Apartamento - Jeffrey Cheung
There’s really nothing else quite like Unity, a platform encompassing print, publishing, music, and skateboarding, all centring queer and trans people.
Jeff Cheung would post Riso-printed flyers around Oakland calling for friends and strangers to join him for weekly Unity skate parties. The Rockridge carpark is dotted by the ancient trees that gave Oakland its name; for a few tender hours at dusk, the tarmac underpass becomes a skatepark and a refuge. What makes these gatherings different from other skate gatherings is that they are pop-up safe spaces for people (and skaters) who have typically been excluded from the narrative: queer people, trans people, and people of colour (QTPOC). ‘All experience levels and identities welcome’, the posters would say, ‘If ya had fun… ya won!’ It was no accident that Unity was founded at the end of the 2016 election cycle, when the message meant more to certain communities than ever. And when Jeff travels, so do the queer skate days: Barcelona, Berlin, Denver—anywhere that Jeff finds himself, he creates space for marginalised folks to feel at home and unite for a minute.

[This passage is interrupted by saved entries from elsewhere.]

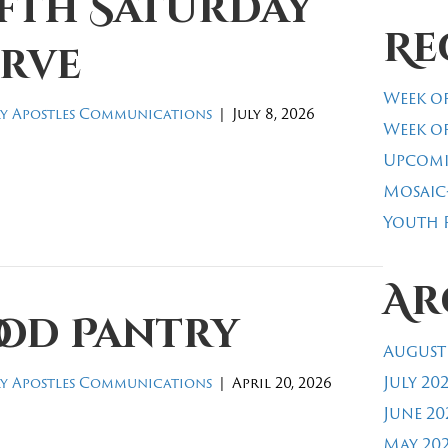
ifth Saturday
Re
erve
Week of
y Apostles Communications
|
July 8, 2026
Week of
Upcomi
Mosaic
Youth R
Ar
ood Pantry
August
July 20
y Apostles Communications
|
April 20, 2026
June 20
May 20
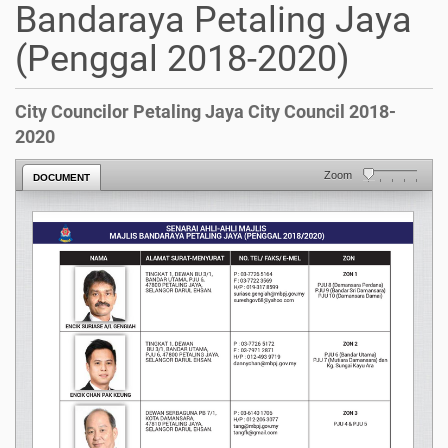
Bandaraya Petaling Jaya
(Penggal 2018-2020)
City Councilor Petaling Jaya City Council 2018-
2020
Zoom
DOCUMENT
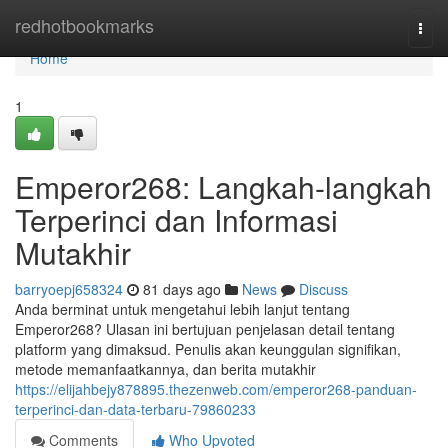
Home
redhotbookmarks
Togg
navi
Home
1
Emperor268: Langkah-langkah
Terperinci dan Informasi
Mutakhir
barryoepj658324
81 days ago
News
Discuss
Anda berminat untuk mengetahui lebih lanjut tentang
Emperor268? Ulasan ini bertujuan penjelasan detail tentang
platform yang dimaksud. Penulis akan keunggulan signifikan,
metode memanfaatkannya, dan berita mutakhir
https://elijahbejy878895.thezenweb.com/emperor268-panduan-
terperinci-dan-data-terbaru-79860233
Comments
Who Upvoted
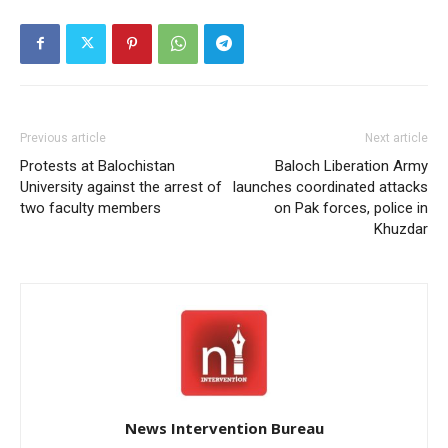
Previous article
Next article
Protests at Balochistan
Baloch Liberation Army
University against the arrest of
launches coordinated attacks
two faculty members
on Pak forces, police in
Khuzdar
News Intervention Bureau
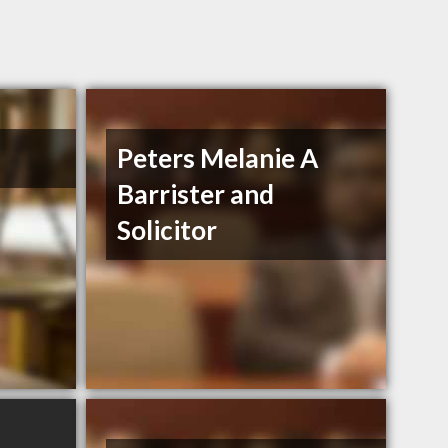
Peters Melanie A
Barrister and
Solicitor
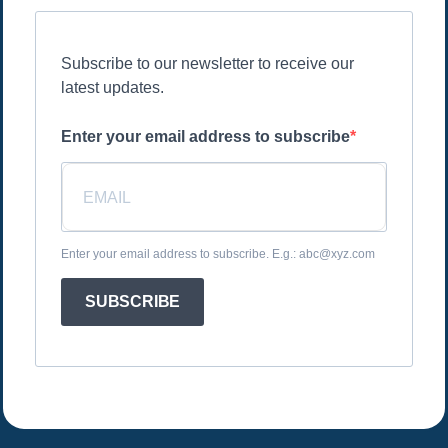
Subscribe to our newsletter to receive our
latest updates.
Enter your email address to subscribe
Enter your email address to subscribe. E.g.: abc@xyz.com
SUBSCRIBE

I met Jeff and his boyfriend Gabriel at the Los Angeles Art Book Fair. Their Unity stall was a stack of skate decks, posters, and zines painted with bums and boobs and willies and wiry-haired pits and balloon-like figures bouncing across surfaces. Jeff’s constellation of naked figures is diverse and free and does little to shy away from sexuality. All welcome. Jeff and Gabriel were planning a skate meet for fair attendees—community-building wherever they go. At some point you will probably step into their community, too.